Task to complete
From the listing below, extract every line containing "Lynch".

Given entries
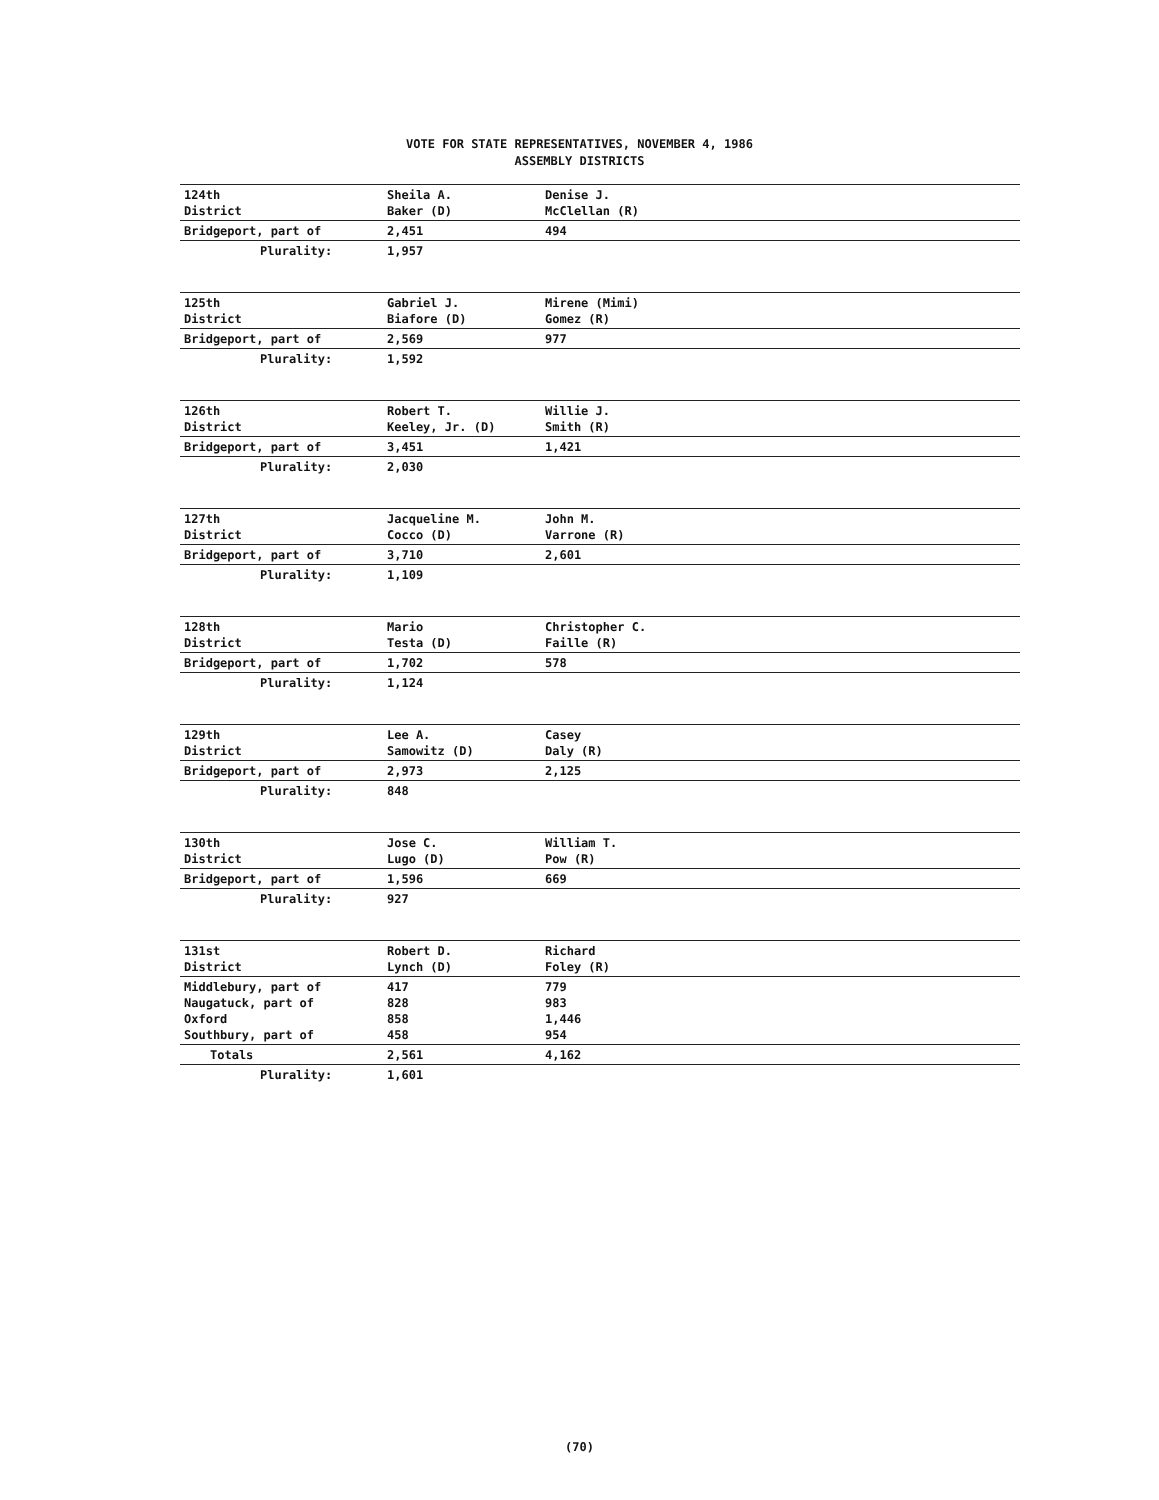VOTE FOR STATE REPRESENTATIVES, NOVEMBER 4, 1986
ASSEMBLY DISTRICTS
| 124th District | Sheila A. Baker (D) | Denise J. McClellan (R) | |
| Bridgeport, part of | 2,451 | 494 | |
| Plurality: | 1,957 | | |
| 125th District | Gabriel J. Biafore (D) | Mirene (Mimi) Gomez (R) | |
| Bridgeport, part of | 2,569 | 977 | |
| Plurality: | 1,592 | | |
| 126th District | Robert T. Keeley, Jr. (D) | Willie J. Smith (R) | |
| Bridgeport, part of | 3,451 | 1,421 | |
| Plurality: | 2,030 | | |
| 127th District | Jacqueline M. Cocco (D) | John M. Varrone (R) | |
| Bridgeport, part of | 3,710 | 2,601 | |
| Plurality: | 1,109 | | |
| 128th District | Mario Testa (D) | Christopher C. Faille (R) | |
| Bridgeport, part of | 1,702 | 578 | |
| Plurality: | 1,124 | | |
| 129th District | Lee A. Samowitz (D) | Casey Daly (R) | |
| Bridgeport, part of | 2,973 | 2,125 | |
| Plurality: | 848 | | |
| 130th District | Jose C. Lugo (D) | William T. Pow (R) | |
| Bridgeport, part of | 1,596 | 669 | |
| Plurality: | 927 | | |
| 131st District | Robert D. Lynch (D) | Richard Foley (R) | |
| Middlebury, part of Naugatuck, part of Oxford Southbury, part of | 417 828 858 458 | 779 983 1,446 954 | |
| Totals | 2,561 | 4,162 | |
| Plurality: | 1,601 | | |
(70)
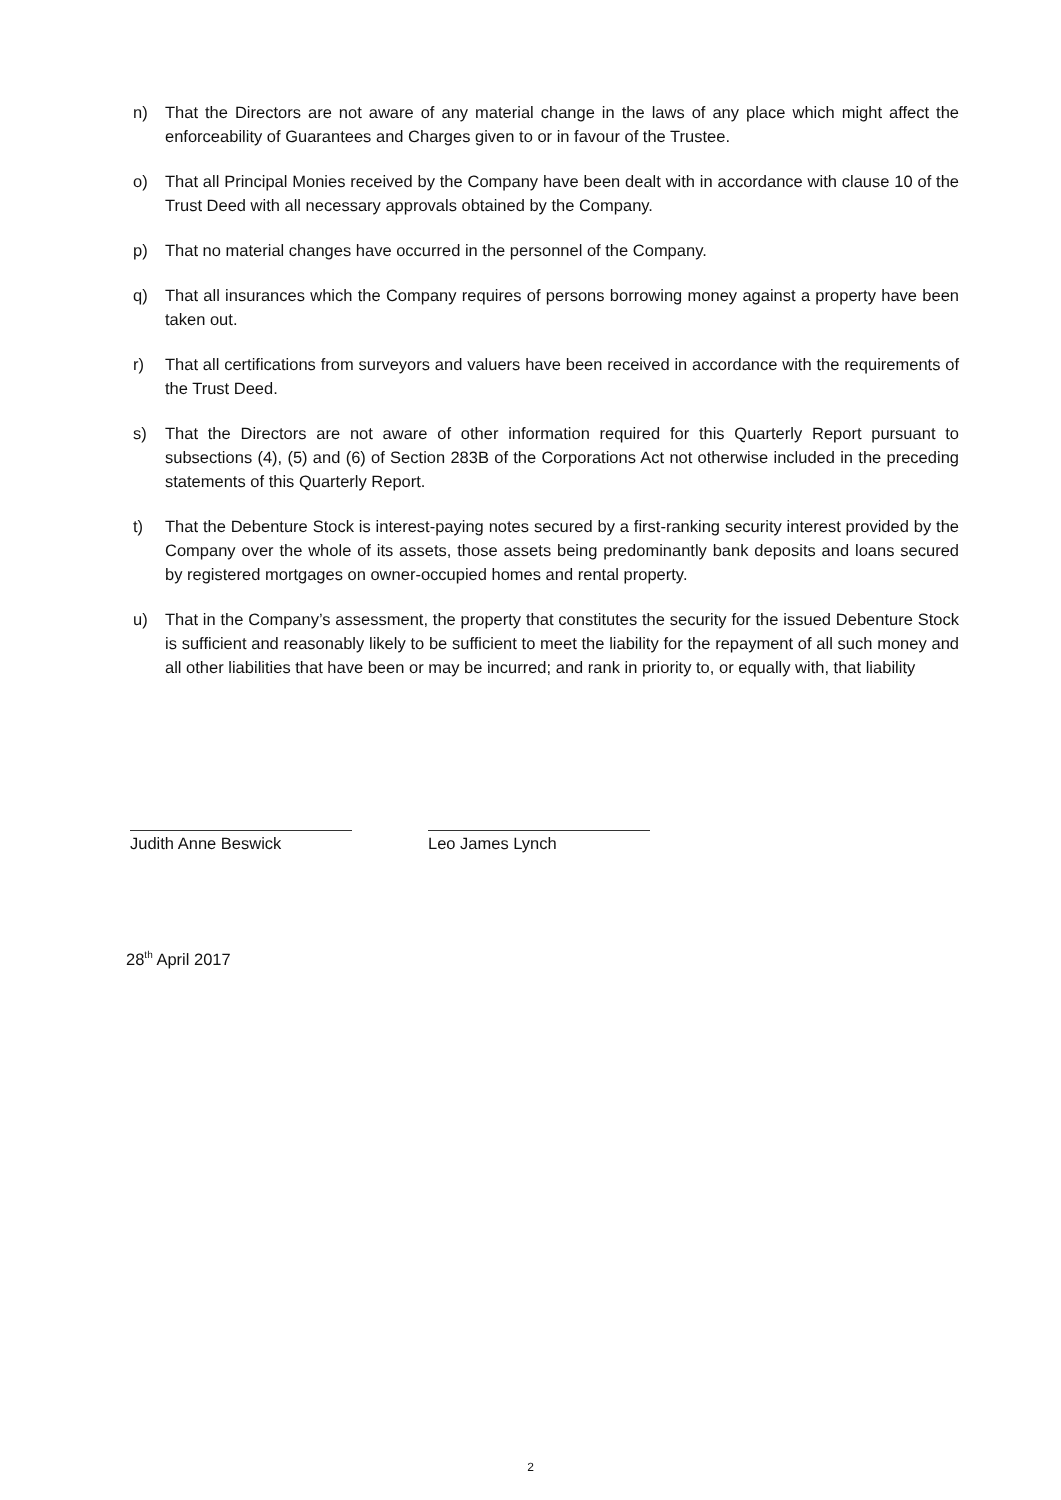n) That the Directors are not aware of any material change in the laws of any place which might affect the enforceability of Guarantees and Charges given to or in favour of the Trustee.
o) That all Principal Monies received by the Company have been dealt with in accordance with clause 10 of the Trust Deed with all necessary approvals obtained by the Company.
p) That no material changes have occurred in the personnel of the Company.
q) That all insurances which the Company requires of persons borrowing money against a property have been taken out.
r) That all certifications from surveyors and valuers have been received in accordance with the requirements of the Trust Deed.
s) That the Directors are not aware of other information required for this Quarterly Report pursuant to subsections (4), (5) and (6) of Section 283B of the Corporations Act not otherwise included in the preceding statements of this Quarterly Report.
t) That the Debenture Stock is interest-paying notes secured by a first-ranking security interest provided by the Company over the whole of its assets, those assets being predominantly bank deposits and loans secured by registered mortgages on owner-occupied homes and rental property.
u) That in the Company’s assessment, the property that constitutes the security for the issued Debenture Stock is sufficient and reasonably likely to be sufficient to meet the liability for the repayment of all such money and all other liabilities that have been or may be incurred; and rank in priority to, or equally with, that liability
Judith Anne Beswick Leo James Lynch
28<sup>th</sup> April 2017
2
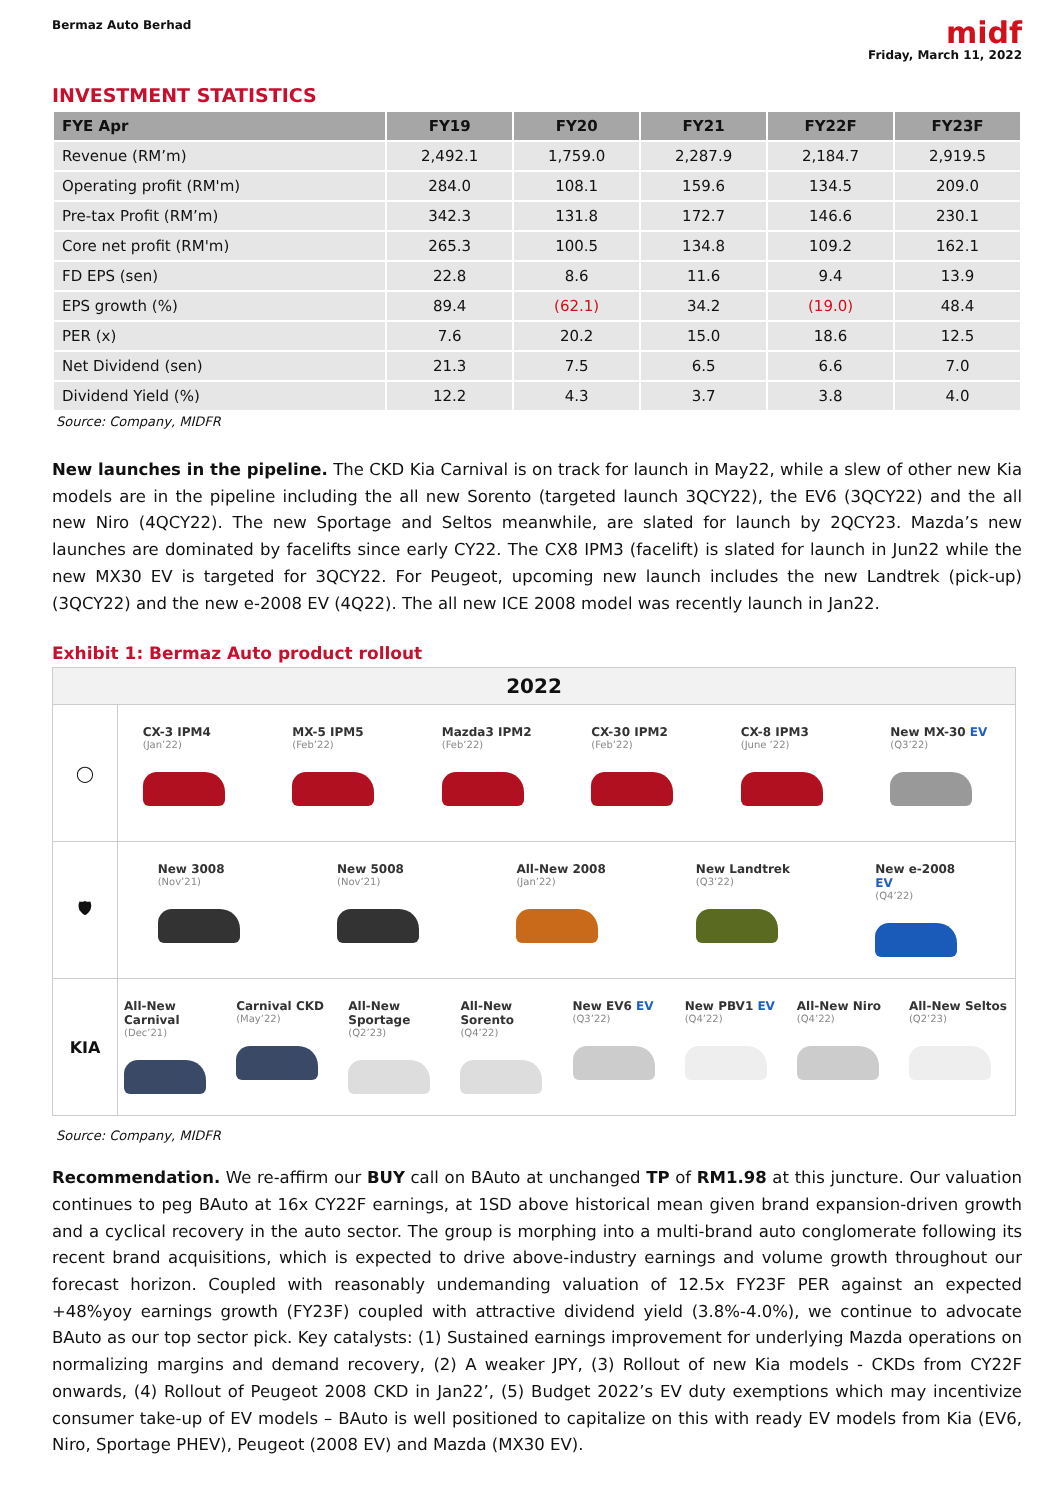Bermaz Auto Berhad
midf
Friday, March 11, 2022
INVESTMENT STATISTICS
| FYE Apr | FY19 | FY20 | FY21 | FY22F | FY23F |
| --- | --- | --- | --- | --- | --- |
| Revenue (RM’m) | 2,492.1 | 1,759.0 | 2,287.9 | 2,184.7 | 2,919.5 |
| Operating profit (RM'm) | 284.0 | 108.1 | 159.6 | 134.5 | 209.0 |
| Pre-tax Profit (RM’m) | 342.3 | 131.8 | 172.7 | 146.6 | 230.1 |
| Core net profit (RM'm) | 265.3 | 100.5 | 134.8 | 109.2 | 162.1 |
| FD EPS (sen) | 22.8 | 8.6 | 11.6 | 9.4 | 13.9 |
| EPS growth (%) | 89.4 | (62.1) | 34.2 | (19.0) | 48.4 |
| PER (x) | 7.6 | 20.2 | 15.0 | 18.6 | 12.5 |
| Net Dividend (sen) | 21.3 | 7.5 | 6.5 | 6.6 | 7.0 |
| Dividend Yield (%) | 12.2 | 4.3 | 3.7 | 3.8 | 4.0 |
Source: Company, MIDFR
New launches in the pipeline. The CKD Kia Carnival is on track for launch in May22, while a slew of other new Kia models are in the pipeline including the all new Sorento (targeted launch 3QCY22), the EV6 (3QCY22) and the all new Niro (4QCY22). The new Sportage and Seltos meanwhile, are slated for launch by 2QCY23. Mazda’s new launches are dominated by facelifts since early CY22. The CX8 IPM3 (facelift) is slated for launch in Jun22 while the new MX30 EV is targeted for 3QCY22. For Peugeot, upcoming new launch includes the new Landtrek (pick-up) (3QCY22) and the new e-2008 EV (4Q22). The all new ICE 2008 model was recently launch in Jan22.
Exhibit 1: Bermaz Auto product rollout
2022
◯
CX-3 IPM4
(Jan’22)
MX-5 IPM5
(Feb’22)
Mazda3 IPM2
(Feb’22)
CX-30 IPM2
(Feb’22)
CX-8 IPM3
(June ’22)
New MX-30 EV
(Q3’22)
🛡
New 3008
(Nov’21)
New 5008
(Nov’21)
All-New 2008
(Jan’22)
New Landtrek
(Q3’22)
New e-2008 EV
(Q4’22)
KIA
All-New Carnival
(Dec’21)
Carnival CKD
(May’22)
All-New Sportage
(Q2’23)
All-New Sorento
(Q4’22)
New EV6 EV
(Q3’22)
New PBV1 EV
(Q4’22)
All-New Niro
(Q4’22)
All-New Seltos
(Q2’23)
Source: Company, MIDFR
Recommendation. We re-affirm our BUY call on BAuto at unchanged TP of RM1.98 at this juncture. Our valuation continues to peg BAuto at 16x CY22F earnings, at 1SD above historical mean given brand expansion-driven growth and a cyclical recovery in the auto sector. The group is morphing into a multi-brand auto conglomerate following its recent brand acquisitions, which is expected to drive above-industry earnings and volume growth throughout our forecast horizon. Coupled with reasonably undemanding valuation of 12.5x FY23F PER against an expected +48%yoy earnings growth (FY23F) coupled with attractive dividend yield (3.8%-4.0%), we continue to advocate BAuto as our top sector pick. Key catalysts: (1) Sustained earnings improvement for underlying Mazda operations on normalizing margins and demand recovery, (2) A weaker JPY, (3) Rollout of new Kia models - CKDs from CY22F onwards, (4) Rollout of Peugeot 2008 CKD in Jan22’, (5) Budget 2022’s EV duty exemptions which may incentivize consumer take-up of EV models – BAuto is well positioned to capitalize on this with ready EV models from Kia (EV6, Niro, Sportage PHEV), Peugeot (2008 EV) and Mazda (MX30 EV).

Answer box
| 131st District | Robert D. Lynch (D) | Richard Foley (R) | |
Judith Anne Beswick Leo James Lynch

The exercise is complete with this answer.